EDIT 2: One thing that might be worth pondering is that processing 67MB of input data and outputting them back to mass storage in 137ms amounts on average to a bidirectional storage throughput of ~500 MB/s, or in other words an average total data traffic of ~1GB/s.

My local SSD isn't that fast (more like ~250MB/s reads and ~120 MB/s writes according to a quick dd bench), so the only reason why I can reach this speed is that the Linux kernel is caching files in RAM across benchmark runs behind my back. Making this faster would likely entail tuning for the implementation specifics of the Linux disk cache in a fashion that may not be directly portable to other operating systems.

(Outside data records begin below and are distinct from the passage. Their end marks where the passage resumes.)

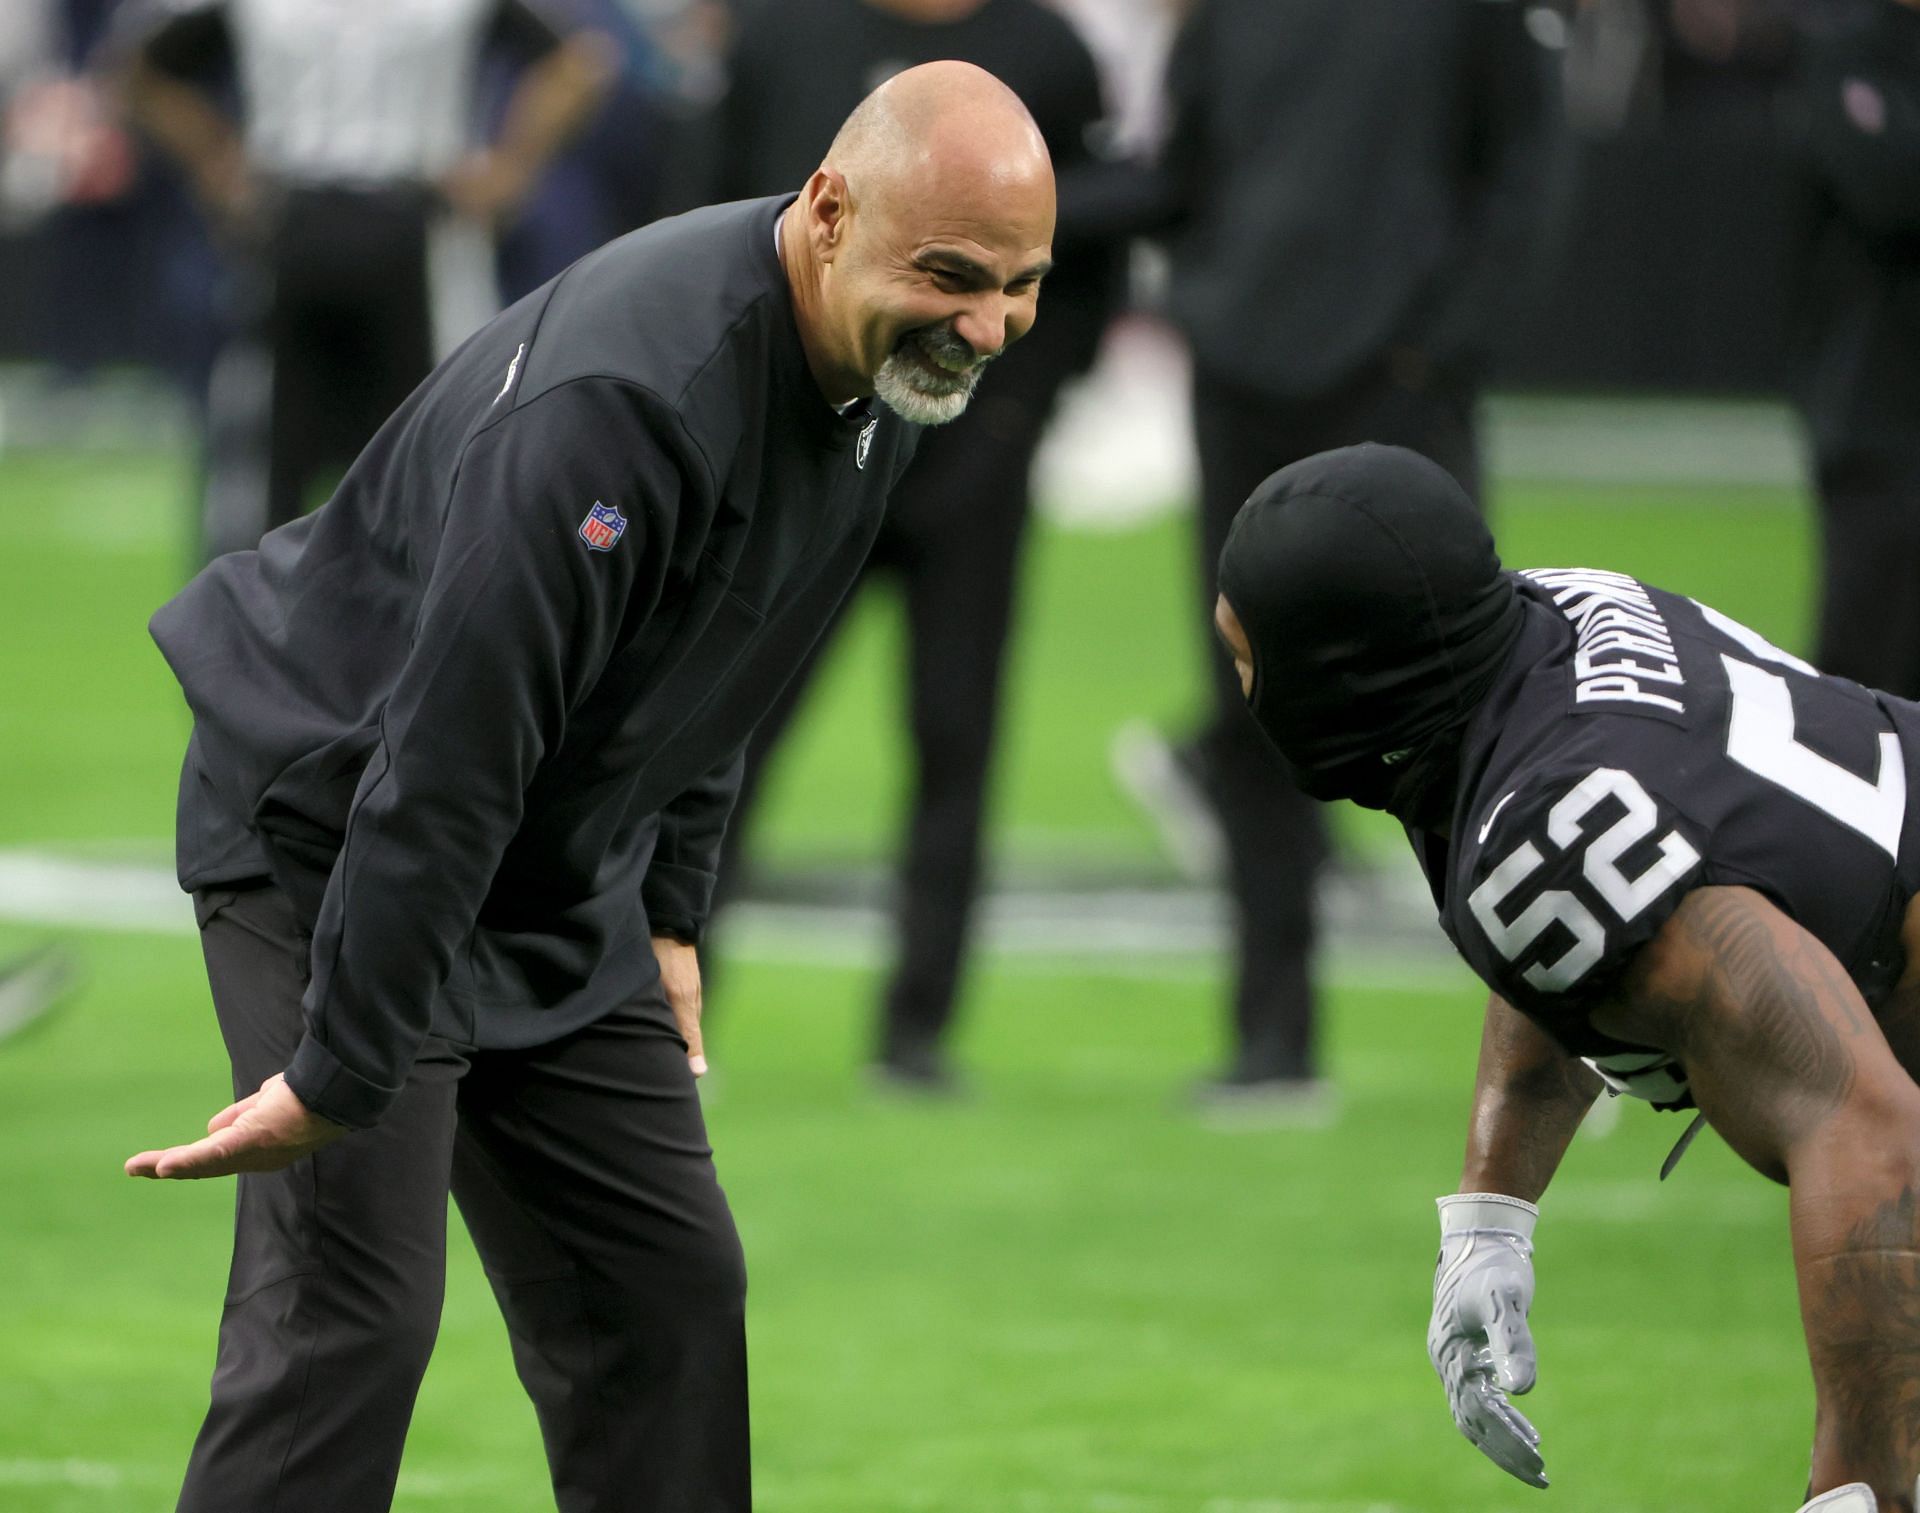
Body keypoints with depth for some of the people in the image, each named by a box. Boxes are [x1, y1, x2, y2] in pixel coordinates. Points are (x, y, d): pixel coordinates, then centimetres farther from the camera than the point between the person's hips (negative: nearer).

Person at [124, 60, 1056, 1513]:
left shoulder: (872, 366, -4)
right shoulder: (627, 399, -34)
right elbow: (447, 753, -33)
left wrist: (668, 914, 15)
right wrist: (336, 1076, -30)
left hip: (556, 875, 9)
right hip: (336, 833, -9)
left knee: (668, 1292, 7)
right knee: (348, 1311, -15)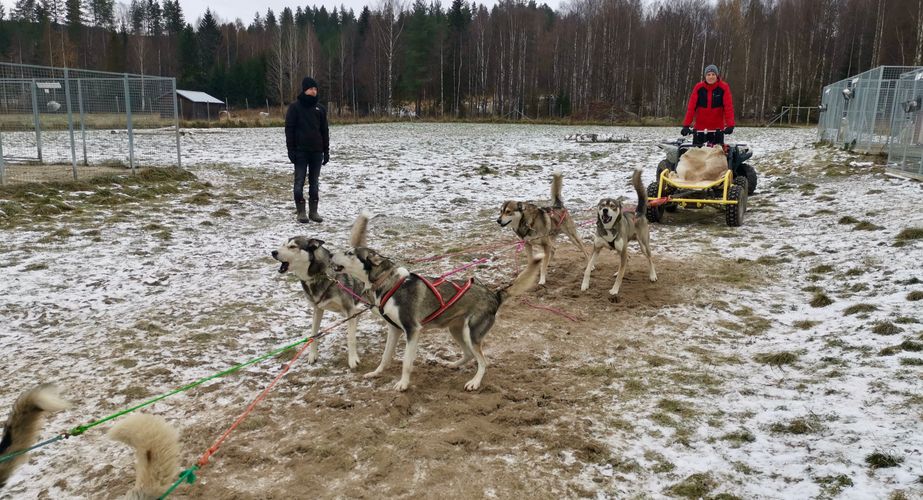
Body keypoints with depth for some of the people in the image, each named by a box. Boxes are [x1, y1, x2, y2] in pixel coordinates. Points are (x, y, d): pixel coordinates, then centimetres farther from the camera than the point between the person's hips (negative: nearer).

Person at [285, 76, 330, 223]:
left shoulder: (320, 109, 10)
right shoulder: (295, 107, -1)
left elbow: (324, 131, 13)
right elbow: (289, 129, -3)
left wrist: (326, 151, 8)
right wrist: (291, 150, -10)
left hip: (316, 151, 3)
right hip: (300, 151, -3)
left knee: (314, 183, 7)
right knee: (300, 182, -1)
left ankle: (313, 212, 13)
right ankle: (301, 212, 5)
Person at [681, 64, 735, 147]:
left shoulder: (723, 87, -7)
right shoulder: (699, 87, -4)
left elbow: (728, 107, -14)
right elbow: (691, 107, -9)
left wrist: (730, 125, -26)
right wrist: (686, 125, -18)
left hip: (717, 128, -1)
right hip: (700, 128, 1)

Which begs the question: is this "everything is in cache" scenario a realistic benchmark for your target workload? Or haven't we already reached the limit where a real-world job would be mostly limited by HDD or SSD I/O?

3 Likes

Just as a matter of interest, have you turned on LTO and single codegen unit for your benchmark and release builds?

[profile.release]
lto = true
codegen-units = 1

[profile.bench]
lto = true
codegen-units = 1

Also (and this may not make any difference, but may be worth checking) have you tried explicitly inlining your functions with #[inline]?